| Text |
———

The evolution of this concept was solidified in Whren
v. United States, when the Supreme Court held that if an officer
has probable cause to believe a traffic violation has occurred,
the officer's stop of the driver does not run afoul of the Fourth
Amendment. 517 U.S. at 811-19. This is true even if the
asserted traffic violation was merely a pretext hiding the
officer's subjective reason for the stop. Id. Certainly
applicable to the issue sub judice is that the Supreme Court
noted that probable cause is the traditional justification for
police intrusion. 517 U.S. at 817.

———

| Exercise data |
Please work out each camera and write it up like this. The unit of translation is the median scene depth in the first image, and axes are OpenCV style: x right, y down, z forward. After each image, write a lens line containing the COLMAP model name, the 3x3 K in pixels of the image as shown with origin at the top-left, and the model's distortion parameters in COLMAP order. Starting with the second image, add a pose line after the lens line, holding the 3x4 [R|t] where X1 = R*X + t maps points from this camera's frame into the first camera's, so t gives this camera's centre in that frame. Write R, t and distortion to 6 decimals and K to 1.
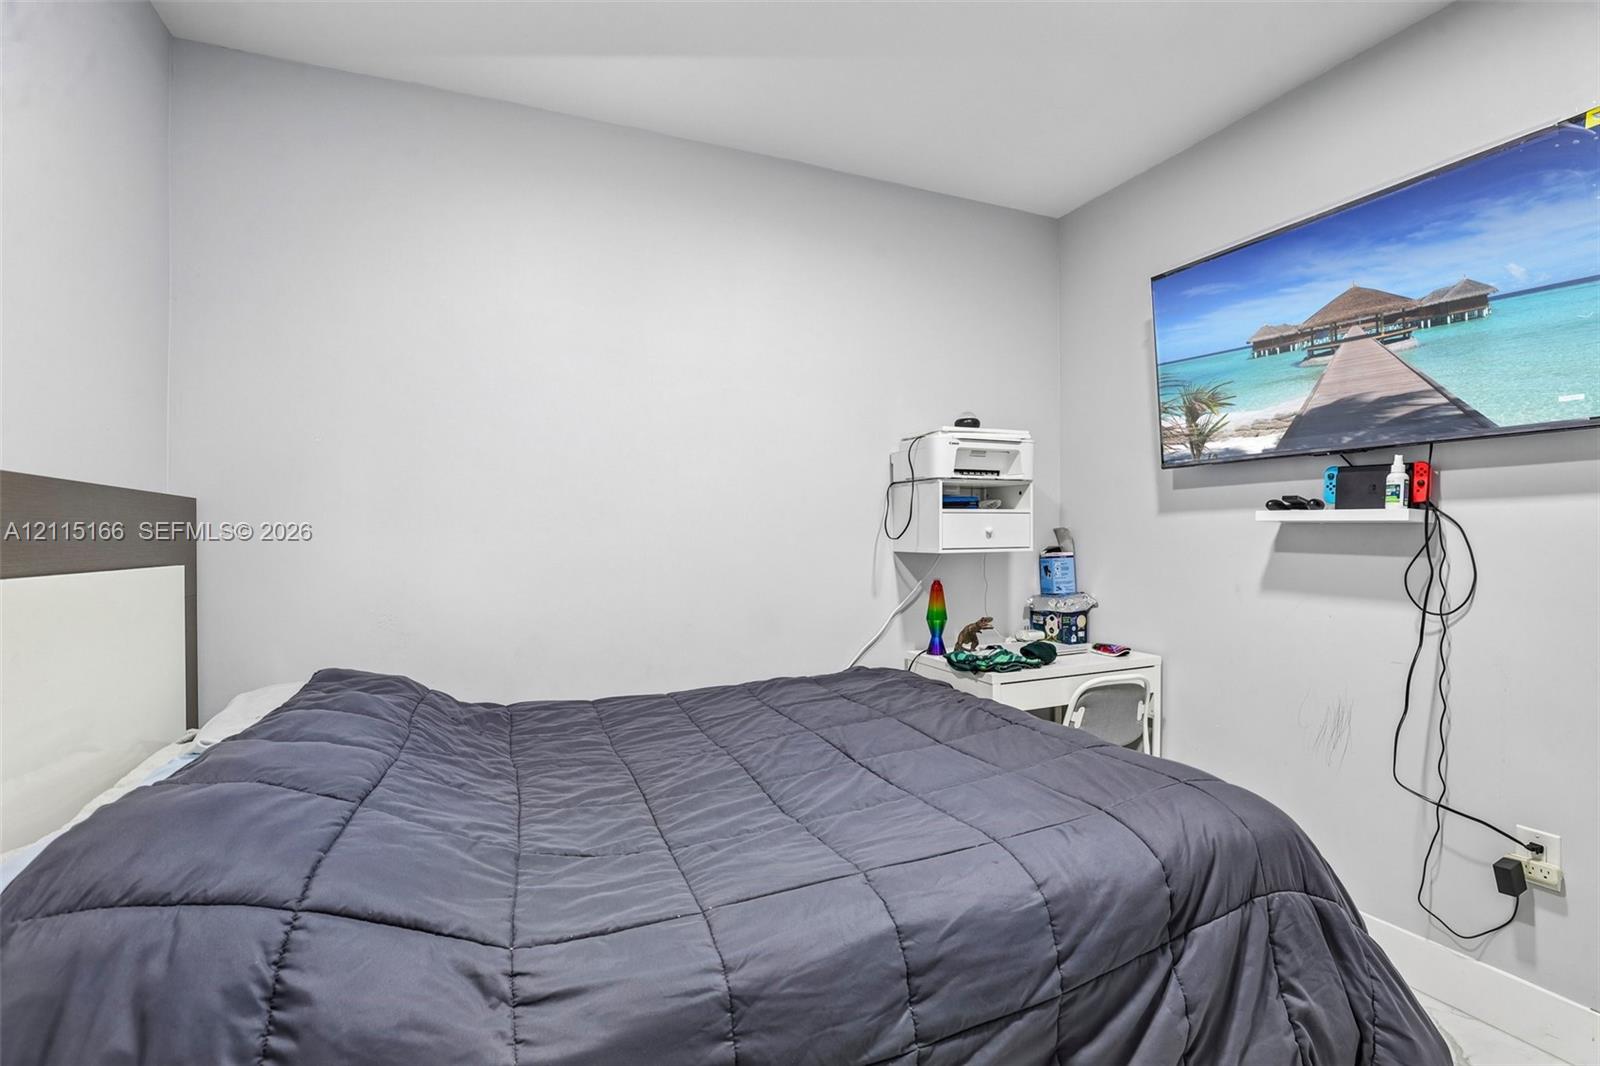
lens RADIAL K [[735.6, 0, 812.2], [0, 735.6, 537.3], [0, 0, 1]] dist [-0.027977, -0.000069]
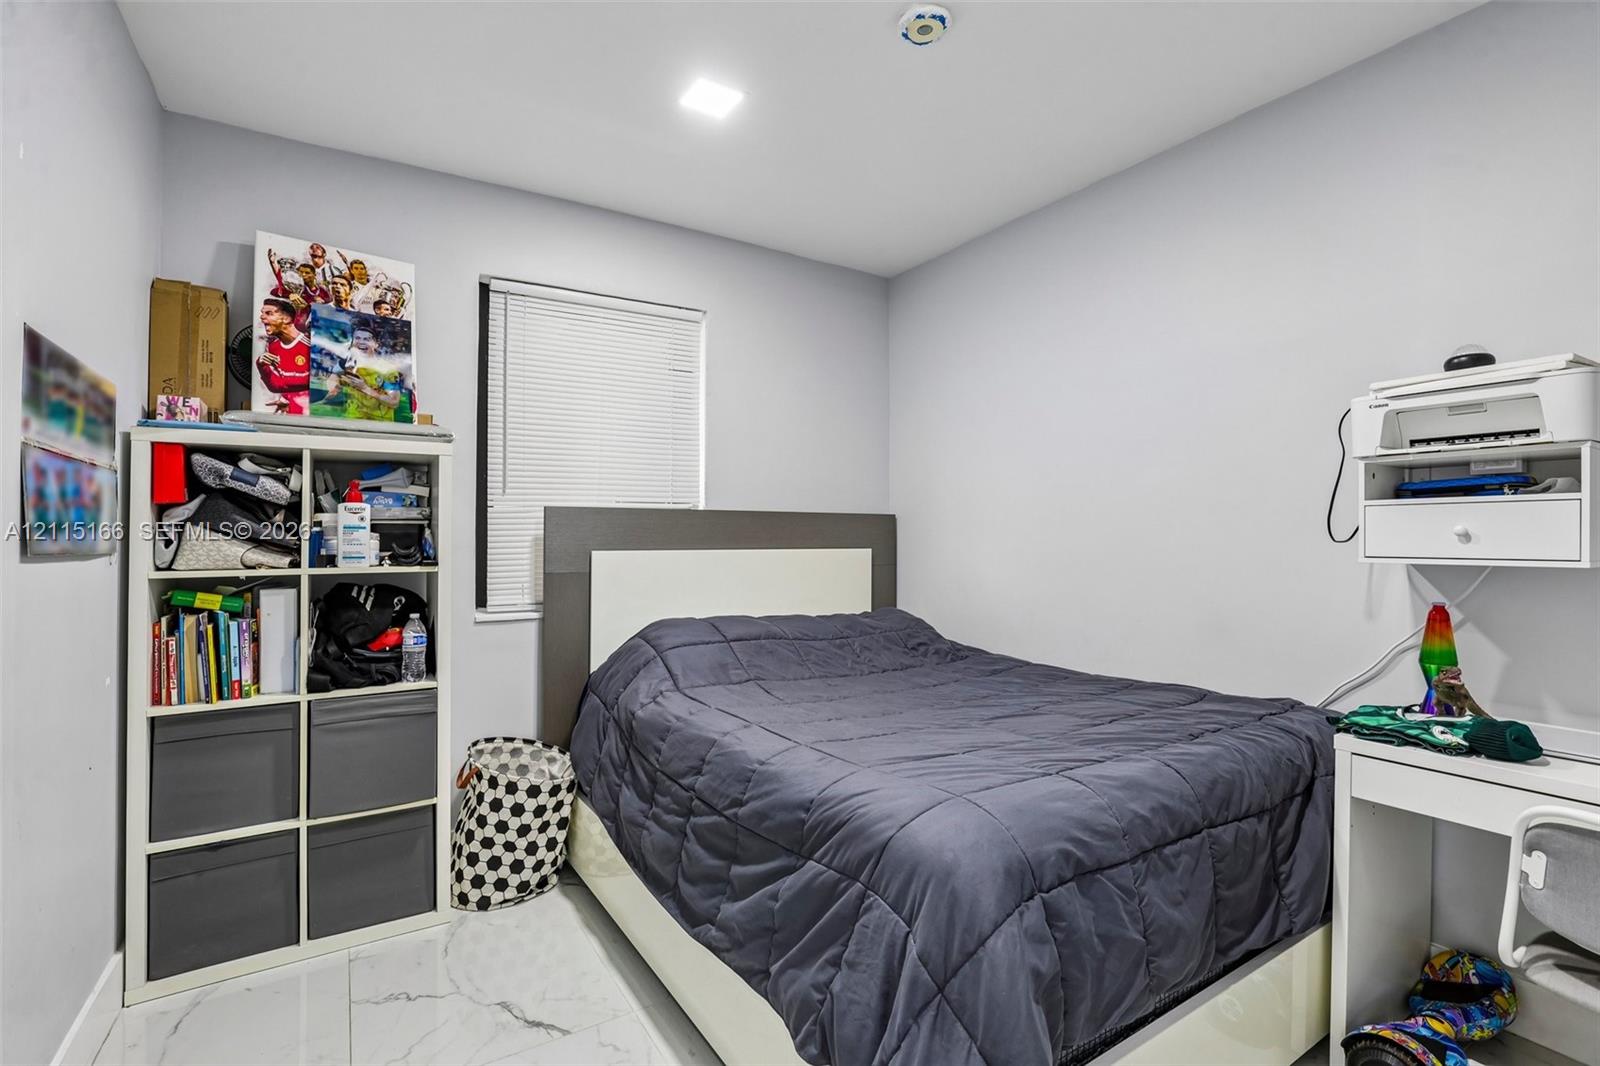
lens RADIAL K [[735.6, 0, 812.2], [0, 735.6, 537.3], [0, 0, 1]] dist [-0.027977, -0.000069]
pose [[0.158933, 0.006176, -0.987270, 0.779077], [-0.009256, 0.999946, 0.004765, -0.001328], [0.987246, 0.008381, 0.158981, 0.361204]]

———

| Using the information |
1: From the Fourth Amendment text, write out the part from "The evolution of" up to and including "U.S. at 817.".
2: Answer from the Fourth Amendment text:
(a) In which case did the Supreme Court hold that a stop based on probable cause of a traffic violation does not violate the Fourth Amendment?
(b) What does the Supreme Court call probable cause?
(c) Which pages of 517 U.S. are cited for that holding?

| Task-by-task solutions |
1:
The evolution of this concept was solidified in Whren
v. United States, when the Supreme Court held that if an officer
has probable cause to believe a traffic violation has occurred,
the officer's stop of the driver does not run afoul of the Fourth
Amendment. 517 U.S. at 811-19. This is true even if the
asserted traffic violation was merely a pretext hiding the
officer's subjective reason for the stop. Id. Certainly
applicable to the issue sub judice is that the Supreme Court
noted that probable cause is the traditional justification for
police intrusion. 517 U.S. at 817.

2:
(a) Whren v. United States
(b) The traditional justification for police intrusion
(c) 811-19